When reviewing these factors internally, we suggest not thinking in terms of simple annual basic and variable pay, but a combination of the following;


  • Annual basic salary

  • Annual variable salary (bonus, commission, profit share)

  • Share or share option schemes

  • Long term incentive plans (variable payments connected to both service length and performance)

  • Pension investment

  • Healthcare and dental (family support)

  • Life assurance (support of surviving dependents in the event of the employee’s death in service)

  • Ill health insurance (ensures a proportion of the employee’s salary is paid in the event of a protracted term of ill health and inability to work)

  • Employee assistance programs (legal support, mental health support, etc.)

  • Relocation benefits (support regarding accommodation, education for dependents, return flights to home country, etc. if employees have relocated for work)

  • Options associated with equipment that employees are provided for work (surprisingly important to some employees)

Whilst it represents a significant administrative effort, it’s worth operating a flexible benefits package, essentially awarding a gross cash value to an employee then attributing relevant amounts to the various additional benefits. This is an attractive option especially when the workplace contains an array of generations who may value benefits differently.


Development and Culture – Moving Beyond Benefits


It’s almost cliché but you’ll hear it time and again: employee’s don’t leave companies, they leave managers. Although over simplified, there is truth in the fact that if an employee doesn’t engage well with their direct line manager or company leader they are less likely to be fully engaged with their work.


Development dollars are not a cost, they’re an investment. An investment in taking the performance of the individual and the company to new heights.
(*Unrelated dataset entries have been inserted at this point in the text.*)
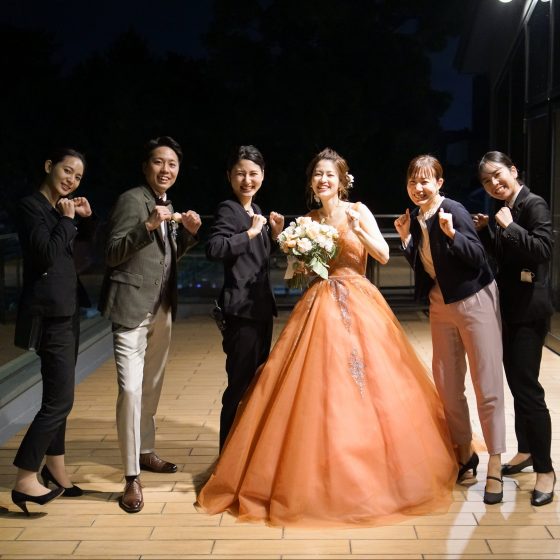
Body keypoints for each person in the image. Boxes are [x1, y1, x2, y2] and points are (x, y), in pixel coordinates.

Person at [196, 148, 457, 527]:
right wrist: (299, 254)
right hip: (319, 303)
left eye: (330, 174)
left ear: (342, 180)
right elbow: (295, 274)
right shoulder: (307, 220)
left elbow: (382, 255)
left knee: (369, 385)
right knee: (318, 388)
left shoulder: (358, 210)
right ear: (312, 182)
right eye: (318, 174)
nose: (323, 180)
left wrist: (360, 229)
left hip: (360, 302)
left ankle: (371, 463)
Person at [394, 154, 506, 505]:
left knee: (486, 382)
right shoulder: (415, 217)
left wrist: (453, 233)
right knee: (447, 384)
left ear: (439, 183)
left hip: (474, 299)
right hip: (441, 304)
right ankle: (465, 453)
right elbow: (427, 265)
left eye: (425, 180)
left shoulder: (452, 210)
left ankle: (496, 463)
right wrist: (406, 240)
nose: (418, 187)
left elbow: (478, 257)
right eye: (413, 181)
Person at [98, 136, 201, 513]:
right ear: (145, 166)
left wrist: (187, 234)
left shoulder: (167, 204)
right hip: (131, 307)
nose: (166, 169)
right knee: (130, 389)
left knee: (152, 386)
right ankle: (131, 476)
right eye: (159, 162)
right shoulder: (131, 200)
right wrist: (147, 225)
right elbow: (111, 254)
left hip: (162, 308)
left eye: (172, 164)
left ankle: (145, 450)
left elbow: (164, 257)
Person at [12, 148, 94, 514]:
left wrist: (82, 220)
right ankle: (25, 476)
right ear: (49, 166)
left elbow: (78, 255)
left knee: (57, 395)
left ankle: (55, 468)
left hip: (67, 310)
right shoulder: (31, 207)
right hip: (49, 316)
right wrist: (67, 220)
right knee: (60, 401)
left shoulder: (58, 210)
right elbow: (45, 253)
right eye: (67, 171)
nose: (71, 180)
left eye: (78, 177)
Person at [474, 151, 555, 506]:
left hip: (529, 313)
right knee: (518, 385)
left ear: (513, 170)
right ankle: (525, 451)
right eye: (487, 181)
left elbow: (543, 250)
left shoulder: (533, 204)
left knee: (528, 390)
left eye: (497, 175)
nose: (494, 183)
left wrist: (508, 227)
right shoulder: (504, 208)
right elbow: (504, 259)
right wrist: (486, 232)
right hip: (508, 309)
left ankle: (546, 470)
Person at [206, 145, 285, 451]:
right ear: (229, 176)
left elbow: (255, 258)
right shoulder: (229, 209)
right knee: (239, 386)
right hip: (240, 311)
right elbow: (214, 248)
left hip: (259, 308)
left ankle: (245, 454)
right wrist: (251, 233)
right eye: (240, 173)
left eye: (253, 173)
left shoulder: (256, 210)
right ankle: (227, 456)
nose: (247, 180)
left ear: (263, 175)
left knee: (255, 384)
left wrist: (274, 234)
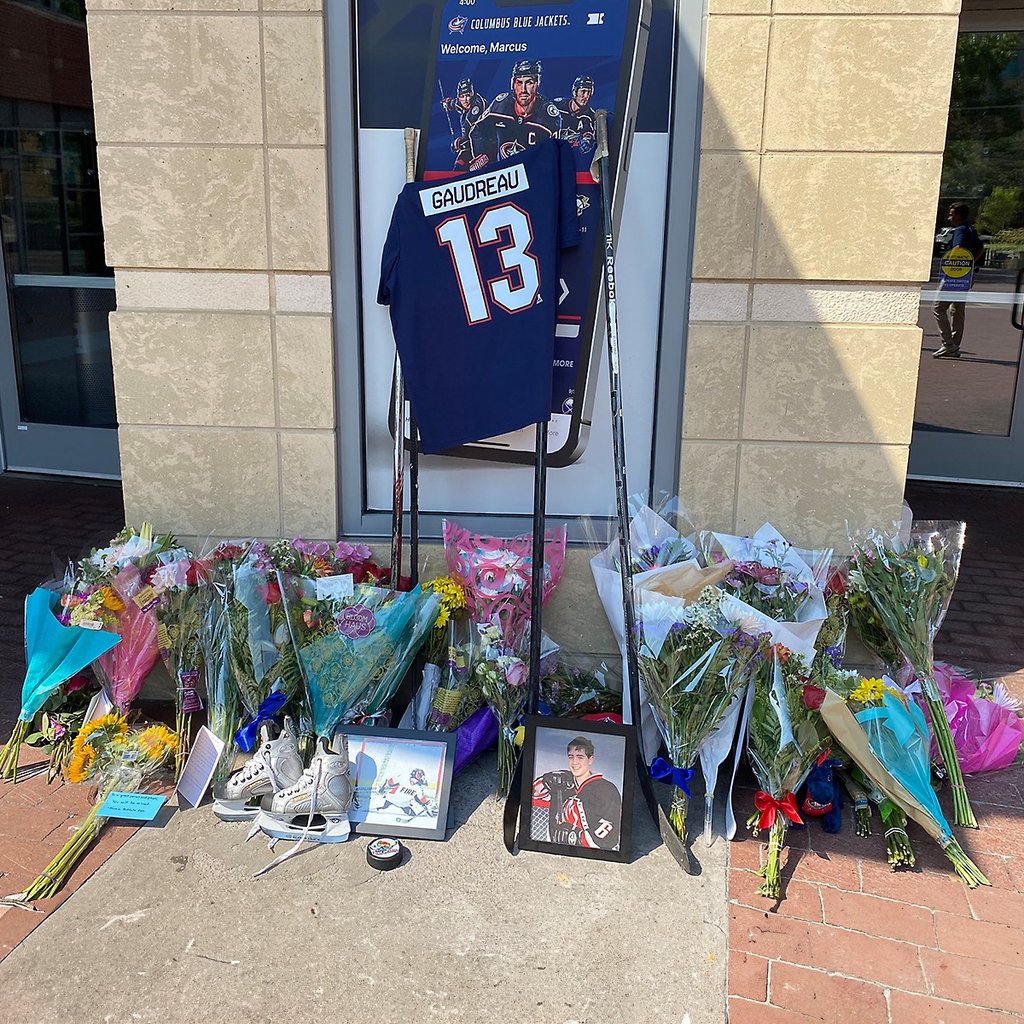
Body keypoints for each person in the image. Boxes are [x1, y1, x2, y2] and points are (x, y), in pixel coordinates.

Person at [532, 735, 622, 850]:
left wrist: (577, 837)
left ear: (590, 760)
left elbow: (609, 833)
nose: (574, 762)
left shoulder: (606, 789)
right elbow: (532, 796)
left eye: (580, 757)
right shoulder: (561, 782)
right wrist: (545, 781)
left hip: (590, 855)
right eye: (571, 757)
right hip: (553, 849)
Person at [468, 59, 561, 167]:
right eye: (519, 83)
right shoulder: (501, 105)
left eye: (529, 82)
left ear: (537, 84)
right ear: (513, 84)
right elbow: (477, 130)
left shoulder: (549, 116)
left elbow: (554, 155)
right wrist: (484, 154)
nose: (523, 89)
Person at [933, 202, 984, 359]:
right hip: (967, 276)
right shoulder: (971, 229)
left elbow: (957, 249)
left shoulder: (960, 230)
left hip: (955, 276)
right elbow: (982, 249)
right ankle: (954, 345)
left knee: (938, 307)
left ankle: (948, 344)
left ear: (959, 215)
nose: (949, 217)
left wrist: (952, 270)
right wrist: (970, 266)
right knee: (957, 310)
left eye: (951, 214)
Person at [441, 78, 488, 171]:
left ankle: (481, 160)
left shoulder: (477, 105)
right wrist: (448, 104)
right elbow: (455, 103)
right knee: (459, 166)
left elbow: (468, 128)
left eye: (468, 95)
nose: (465, 100)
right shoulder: (461, 102)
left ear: (472, 94)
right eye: (462, 96)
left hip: (487, 144)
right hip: (471, 145)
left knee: (475, 130)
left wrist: (458, 143)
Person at [554, 75, 597, 154]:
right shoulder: (557, 106)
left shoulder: (590, 116)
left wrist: (586, 141)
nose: (586, 96)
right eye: (583, 91)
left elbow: (588, 132)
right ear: (575, 92)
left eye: (589, 92)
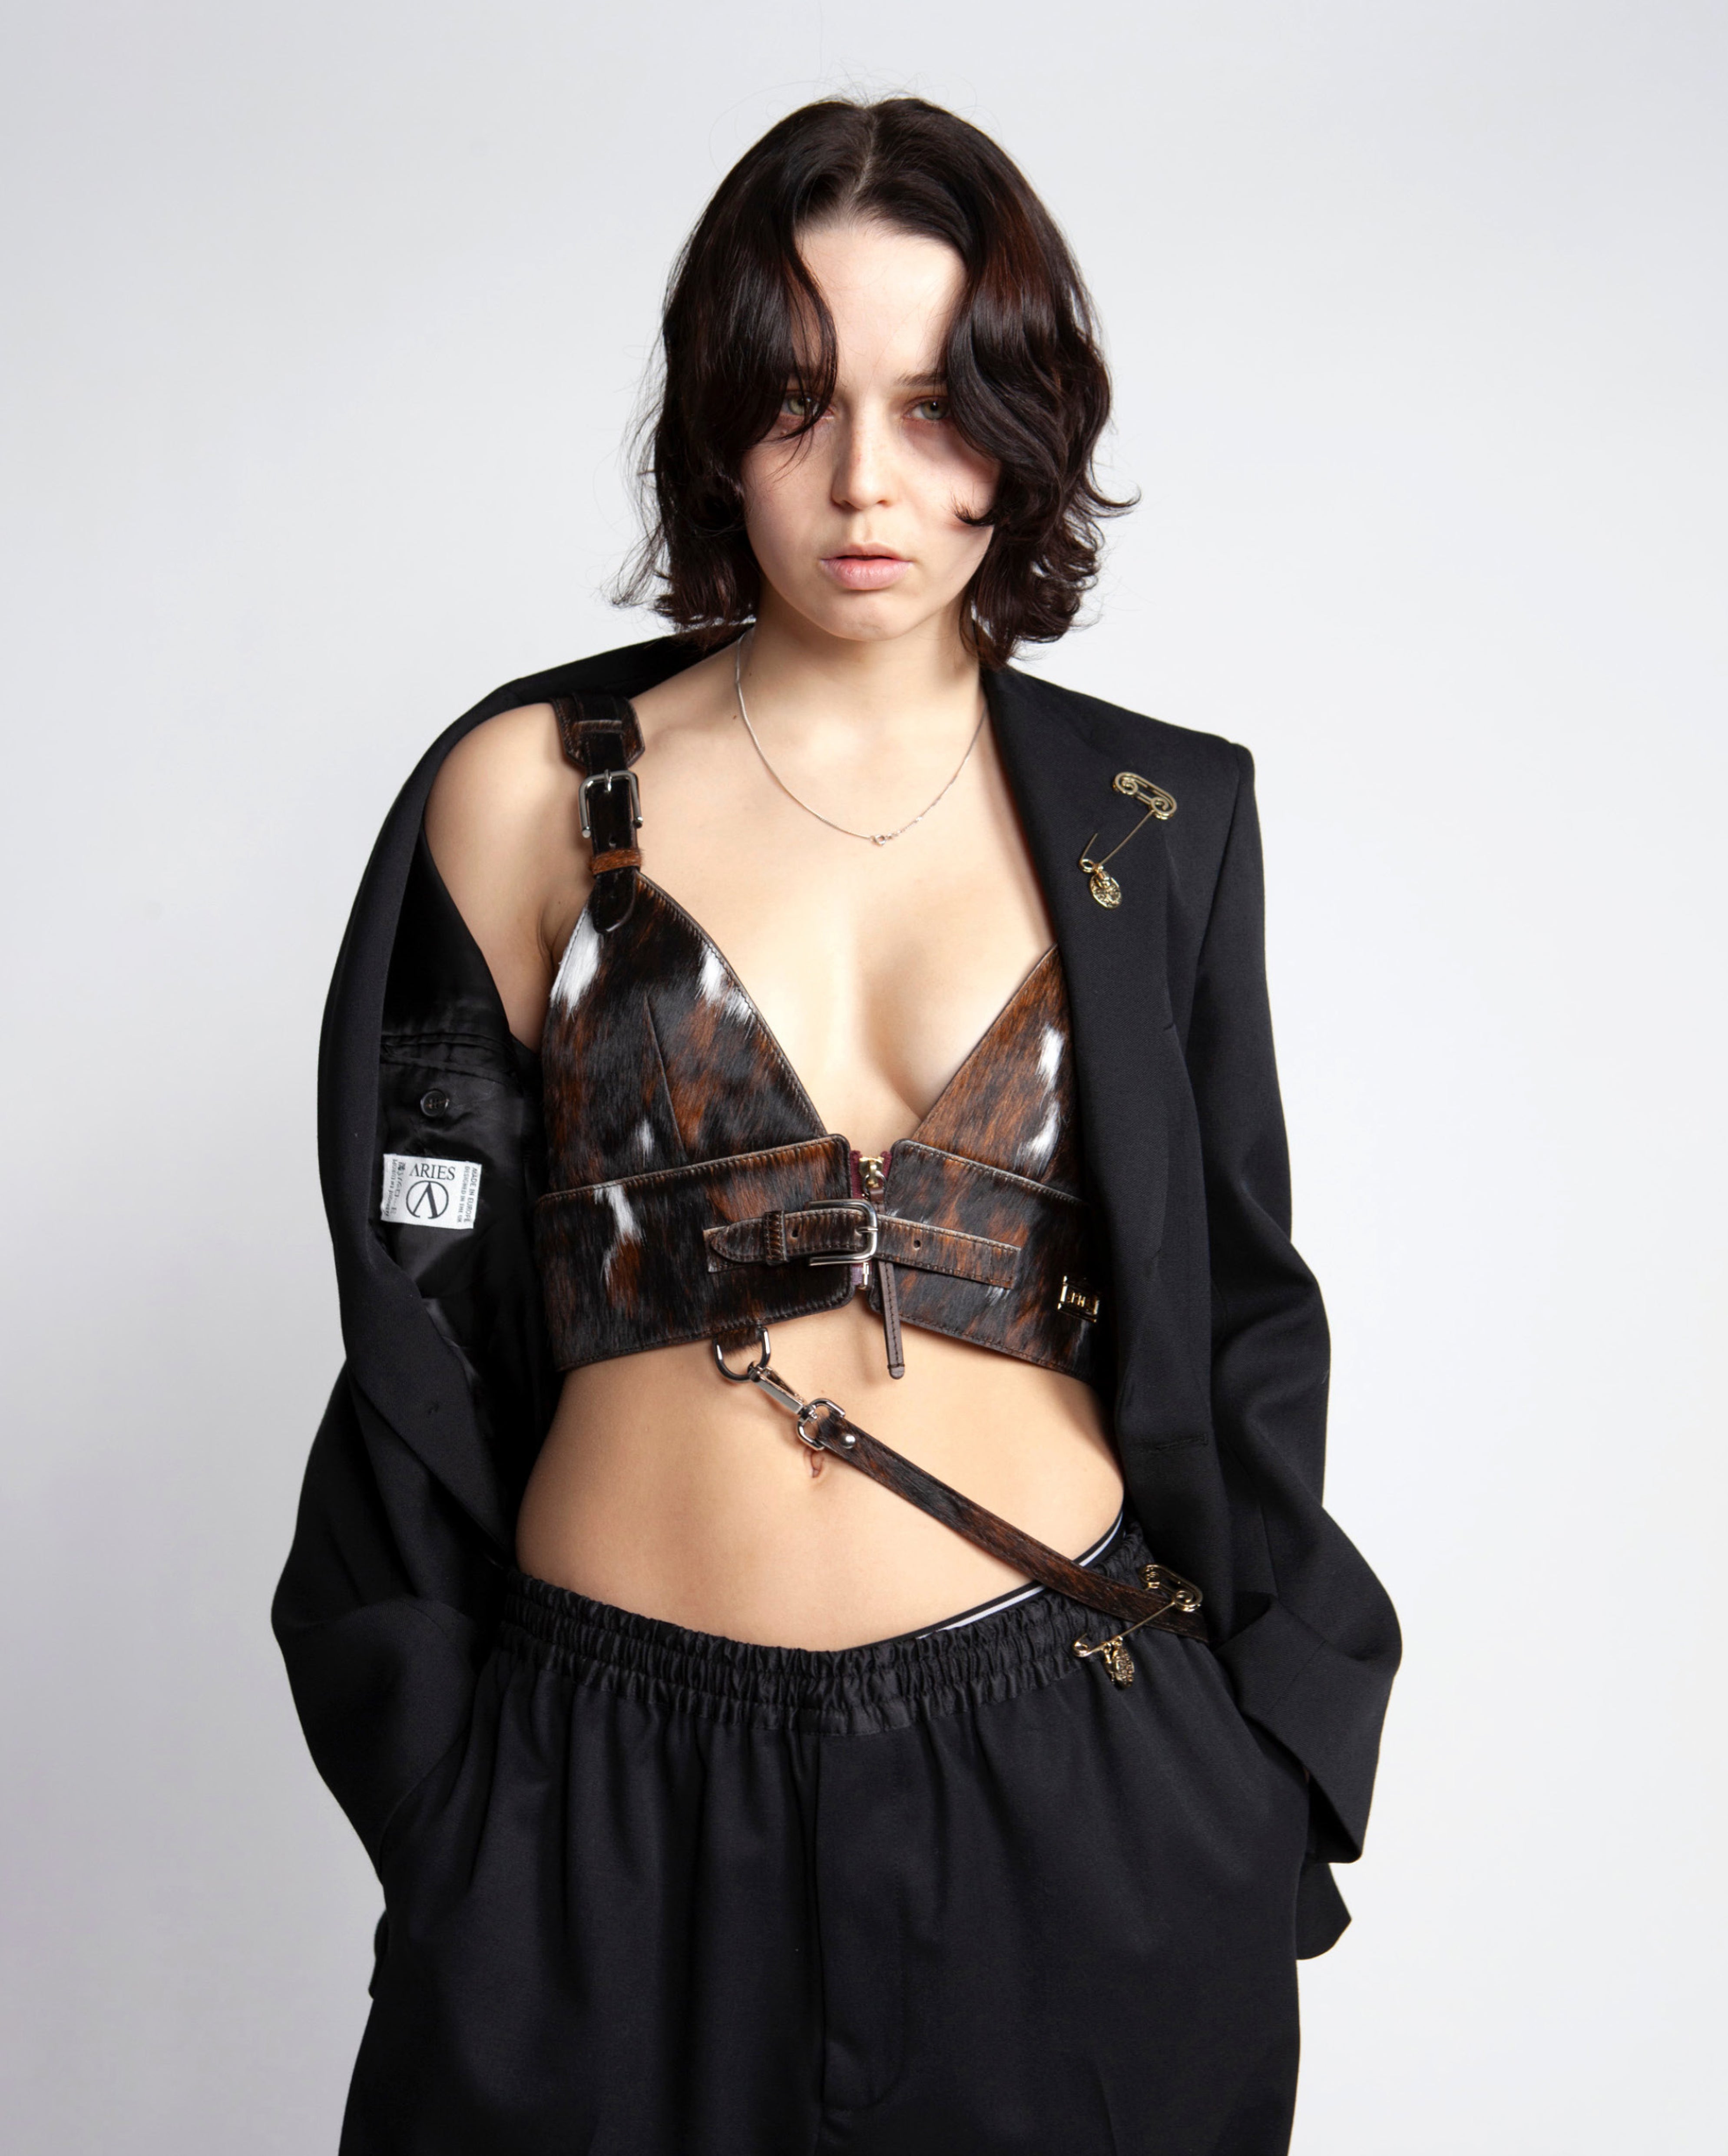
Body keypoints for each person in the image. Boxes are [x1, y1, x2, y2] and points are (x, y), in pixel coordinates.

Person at [275, 94, 1400, 2156]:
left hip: (1076, 1785)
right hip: (600, 1800)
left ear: (1025, 425)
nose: (866, 480)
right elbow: (411, 1337)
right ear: (718, 422)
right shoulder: (524, 794)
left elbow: (1240, 1316)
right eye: (797, 402)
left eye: (937, 401)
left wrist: (1270, 1771)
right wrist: (459, 1815)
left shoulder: (1159, 820)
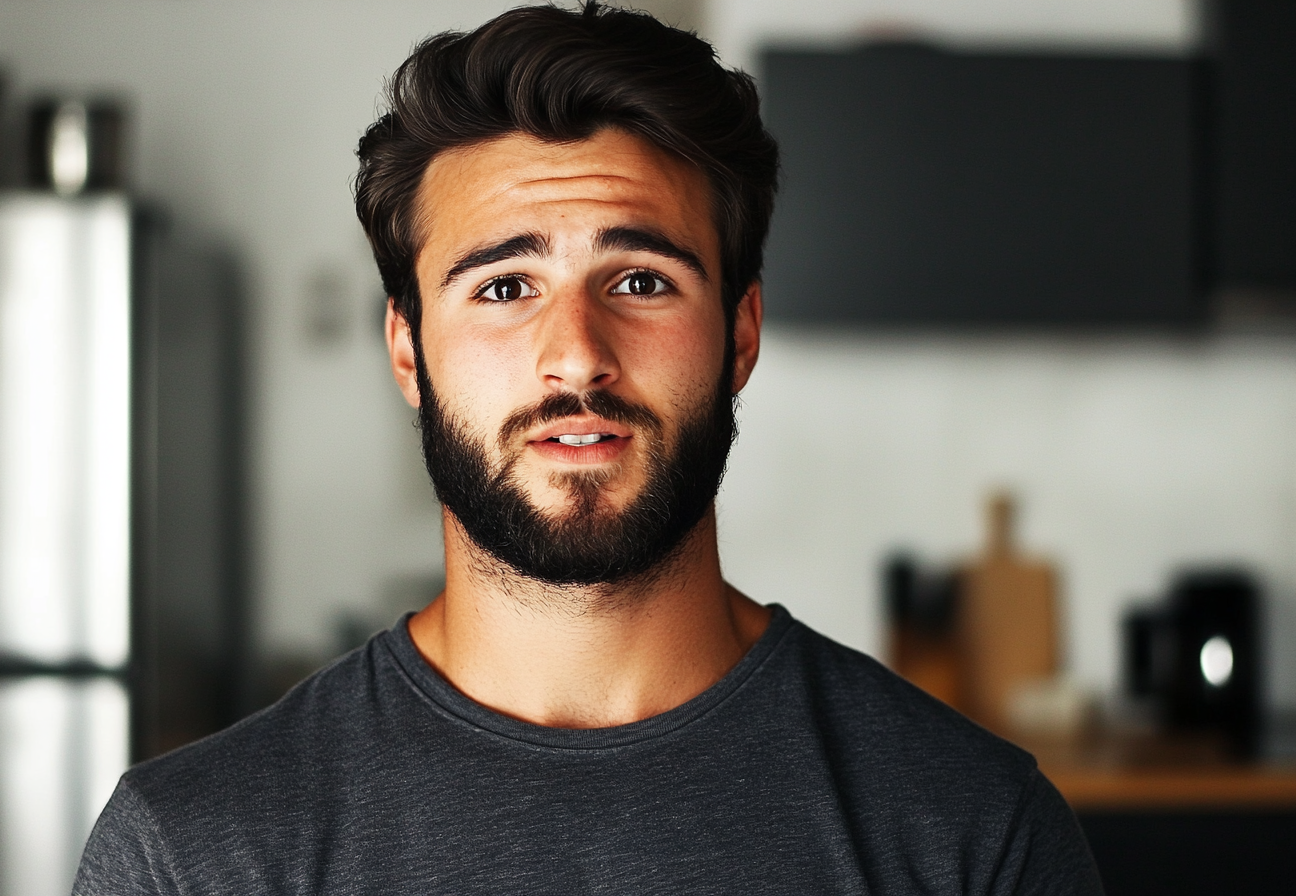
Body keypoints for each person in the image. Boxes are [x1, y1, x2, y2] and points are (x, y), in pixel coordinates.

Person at [74, 4, 1104, 893]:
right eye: (505, 287)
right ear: (405, 346)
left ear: (740, 332)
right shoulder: (193, 851)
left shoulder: (973, 832)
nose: (576, 356)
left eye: (643, 280)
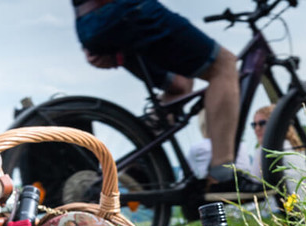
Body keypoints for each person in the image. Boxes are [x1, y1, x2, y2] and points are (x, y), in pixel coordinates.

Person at [72, 0, 263, 200]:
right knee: (223, 64)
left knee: (180, 84)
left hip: (89, 20)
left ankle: (139, 166)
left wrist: (92, 32)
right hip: (126, 10)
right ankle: (222, 176)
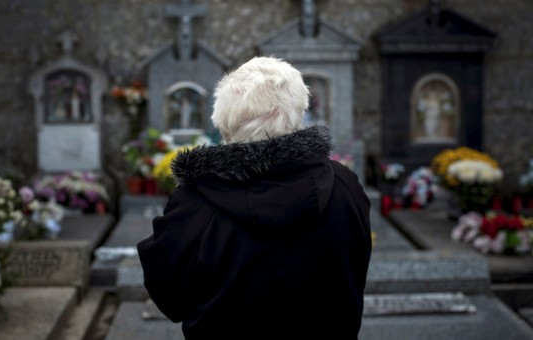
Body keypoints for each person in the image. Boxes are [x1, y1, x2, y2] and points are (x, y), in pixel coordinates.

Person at [137, 56, 372, 340]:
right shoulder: (343, 185)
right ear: (299, 110)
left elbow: (170, 296)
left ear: (222, 118)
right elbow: (355, 269)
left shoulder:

For this reason, we always encourage our network members to place significant focus on their leadership strategy and their people managers. Alignment with company values, living those values and taking a genuine interest in the people that work within your organisation, will foster a working culture that is difficult to leave.

Companies that design an integrated people development program typically experience a reduced risk of staff attrition in comparison to those that don’t. The very best companies combine their development program with strong people leadership skills ensuring leaders regularly interact with their people, discussing performance and development so that it becomes part of the fabric of their business.


Part of caring about your employees is helping them develop both personally and professionally. Development dollars are not a cost, they’re an investment. An investment in taking the performance of the individual and the company to new heights. An investment in individuals that can engage in internal promotion to be the future leaders of your business. Not only an investment, but a demonstration of the belief that you have in an individual and what they are capable of within your organisation.